◆ Data in this exercise ◆
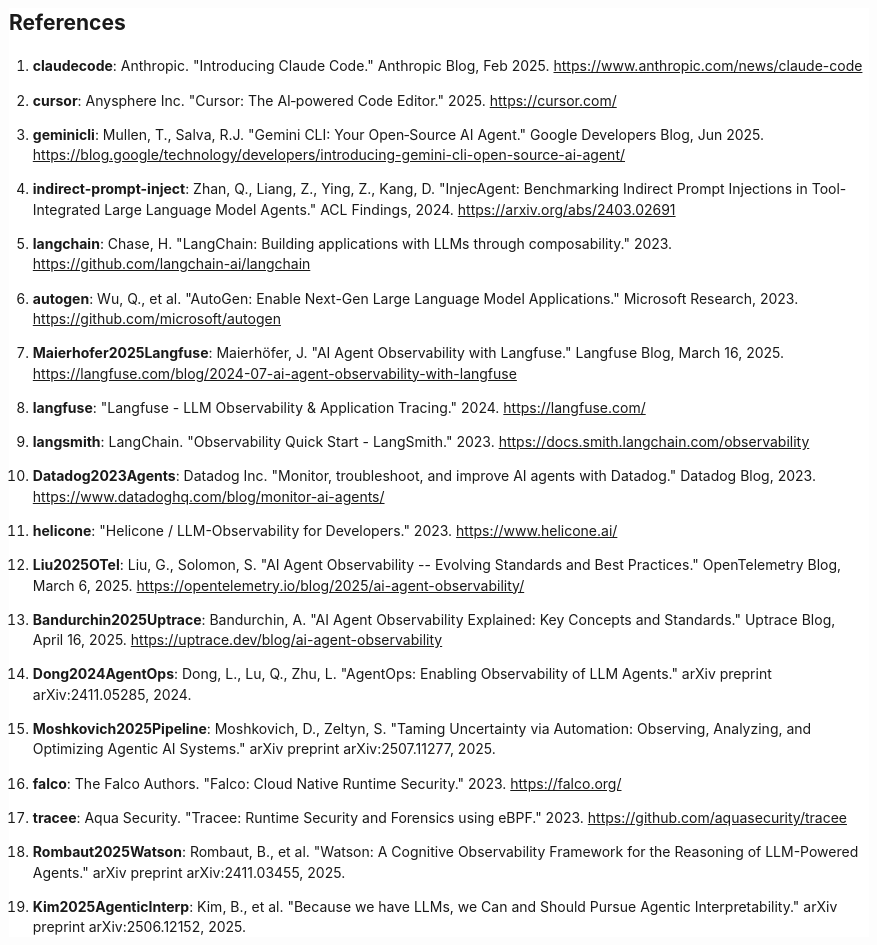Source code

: 
## References

1. **claudecode**: Anthropic. "Introducing Claude Code." Anthropic Blog, Feb 2025. https://www.anthropic.com/news/claude-code

2. **cursor**: Anysphere Inc. "Cursor: The AI‑powered Code Editor." 2025. https://cursor.com/

3. **geminicli**: Mullen, T., Salva, R.J. "Gemini CLI: Your Open‑Source AI Agent." Google Developers Blog, Jun 2025. https://blog.google/technology/developers/introducing-gemini-cli-open-source-ai-agent/

4. **indirect-prompt-inject**: Zhan, Q., Liang, Z., Ying, Z., Kang, D. "InjecAgent: Benchmarking Indirect Prompt Injections in Tool-Integrated Large Language Model Agents." ACL Findings, 2024. https://arxiv.org/abs/2403.02691

5. **langchain**: Chase, H. "LangChain: Building applications with LLMs through composability." 2023. https://github.com/langchain-ai/langchain

6. **autogen**: Wu, Q., et al. "AutoGen: Enable Next-Gen Large Language Model Applications." Microsoft Research, 2023. https://github.com/microsoft/autogen

7. **Maierhofer2025Langfuse**: Maierhöfer, J. "AI Agent Observability with Langfuse." Langfuse Blog, March 16, 2025. https://langfuse.com/blog/2024-07-ai-agent-observability-with-langfuse

8. **langfuse**: "Langfuse - LLM Observability & Application Tracing." 2024. https://langfuse.com/

9. **langsmith**: LangChain. "Observability Quick Start - LangSmith." 2023. https://docs.smith.langchain.com/observability

10. **Datadog2023Agents**: Datadog Inc. "Monitor, troubleshoot, and improve AI agents with Datadog." Datadog Blog, 2023. https://www.datadoghq.com/blog/monitor-ai-agents/

11. **helicone**: "Helicone / LLM-Observability for Developers." 2023. https://www.helicone.ai/

12. **Liu2025OTel**: Liu, G., Solomon, S. "AI Agent Observability -- Evolving Standards and Best Practices." OpenTelemetry Blog, March 6, 2025. https://opentelemetry.io/blog/2025/ai-agent-observability/

13. **Bandurchin2025Uptrace**: Bandurchin, A. "AI Agent Observability Explained: Key Concepts and Standards." Uptrace Blog, April 16, 2025. https://uptrace.dev/blog/ai-agent-observability

14. **Dong2024AgentOps**: Dong, L., Lu, Q., Zhu, L. "AgentOps: Enabling Observability of LLM Agents." arXiv preprint arXiv:2411.05285, 2024.

15. **Moshkovich2025Pipeline**: Moshkovich, D., Zeltyn, S. "Taming Uncertainty via Automation: Observing, Analyzing, and Optimizing Agentic AI Systems." arXiv preprint arXiv:2507.11277, 2025.

16. **falco**: The Falco Authors. "Falco: Cloud Native Runtime Security." 2023. https://falco.org/

17. **tracee**: Aqua Security. "Tracee: Runtime Security and Forensics using eBPF." 2023. https://github.com/aquasecurity/tracee

18. **Rombaut2025Watson**: Rombaut, B., et al. "Watson: A Cognitive Observability Framework for the Reasoning of LLM-Powered Agents." arXiv preprint arXiv:2411.03455, 2025.

19. **Kim2025AgenticInterp**: Kim, B., et al. "Because we have LLMs, we Can and Should Pursue Agentic Interpretability." arXiv preprint arXiv:2506.12152, 2025.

◆ Exercise requirements ◆
Switch every "arXiv preprint" in the records to "arXiv e-print" and give back the source text with nothing else changed. Leave the pictures out of your answer.

◆ Written solution ◆
Source code

: 
## References

1. **claudecode**: Anthropic. "Introducing Claude Code." Anthropic Blog, Feb 2025. https://www.anthropic.com/news/claude-code

2. **cursor**: Anysphere Inc. "Cursor: The AI‑powered Code Editor." 2025. https://cursor.com/

3. **geminicli**: Mullen, T., Salva, R.J. "Gemini CLI: Your Open‑Source AI Agent." Google Developers Blog, Jun 2025. https://blog.google/technology/developers/introducing-gemini-cli-open-source-ai-agent/

4. **indirect-prompt-inject**: Zhan, Q., Liang, Z., Ying, Z., Kang, D. "InjecAgent: Benchmarking Indirect Prompt Injections in Tool-Integrated Large Language Model Agents." ACL Findings, 2024. https://arxiv.org/abs/2403.02691

5. **langchain**: Chase, H. "LangChain: Building applications with LLMs through composability." 2023. https://github.com/langchain-ai/langchain

6. **autogen**: Wu, Q., et al. "AutoGen: Enable Next-Gen Large Language Model Applications." Microsoft Research, 2023. https://github.com/microsoft/autogen

7. **Maierhofer2025Langfuse**: Maierhöfer, J. "AI Agent Observability with Langfuse." Langfuse Blog, March 16, 2025. https://langfuse.com/blog/2024-07-ai-agent-observability-with-langfuse

8. **langfuse**: "Langfuse - LLM Observability & Application Tracing." 2024. https://langfuse.com/

9. **langsmith**: LangChain. "Observability Quick Start - LangSmith." 2023. https://docs.smith.langchain.com/observability

10. **Datadog2023Agents**: Datadog Inc. "Monitor, troubleshoot, and improve AI agents with Datadog." Datadog Blog, 2023. https://www.datadoghq.com/blog/monitor-ai-agents/

11. **helicone**: "Helicone / LLM-Observability for Developers." 2023. https://www.helicone.ai/

12. **Liu2025OTel**: Liu, G., Solomon, S. "AI Agent Observability -- Evolving Standards and Best Practices." OpenTelemetry Blog, March 6, 2025. https://opentelemetry.io/blog/2025/ai-agent-observability/

13. **Bandurchin2025Uptrace**: Bandurchin, A. "AI Agent Observability Explained: Key Concepts and Standards." Uptrace Blog, April 16, 2025. https://uptrace.dev/blog/ai-agent-observability

14. **Dong2024AgentOps**: Dong, L., Lu, Q., Zhu, L. "AgentOps: Enabling Observability of LLM Agents." arXiv e-print arXiv:2411.05285, 2024.

15. **Moshkovich2025Pipeline**: Moshkovich, D., Zeltyn, S. "Taming Uncertainty via Automation: Observing, Analyzing, and Optimizing Agentic AI Systems." arXiv e-print arXiv:2507.11277, 2025.

16. **falco**: The Falco Authors. "Falco: Cloud Native Runtime Security." 2023. https://falco.org/

17. **tracee**: Aqua Security. "Tracee: Runtime Security and Forensics using eBPF." 2023. https://github.com/aquasecurity/tracee

18. **Rombaut2025Watson**: Rombaut, B., et al. "Watson: A Cognitive Observability Framework for the Reasoning of LLM-Powered Agents." arXiv e-print arXiv:2411.03455, 2025.

19. **Kim2025AgenticInterp**: Kim, B., et al. "Because we have LLMs, we Can and Should Pursue Agentic Interpretability." arXiv e-print arXiv:2506.12152, 2025.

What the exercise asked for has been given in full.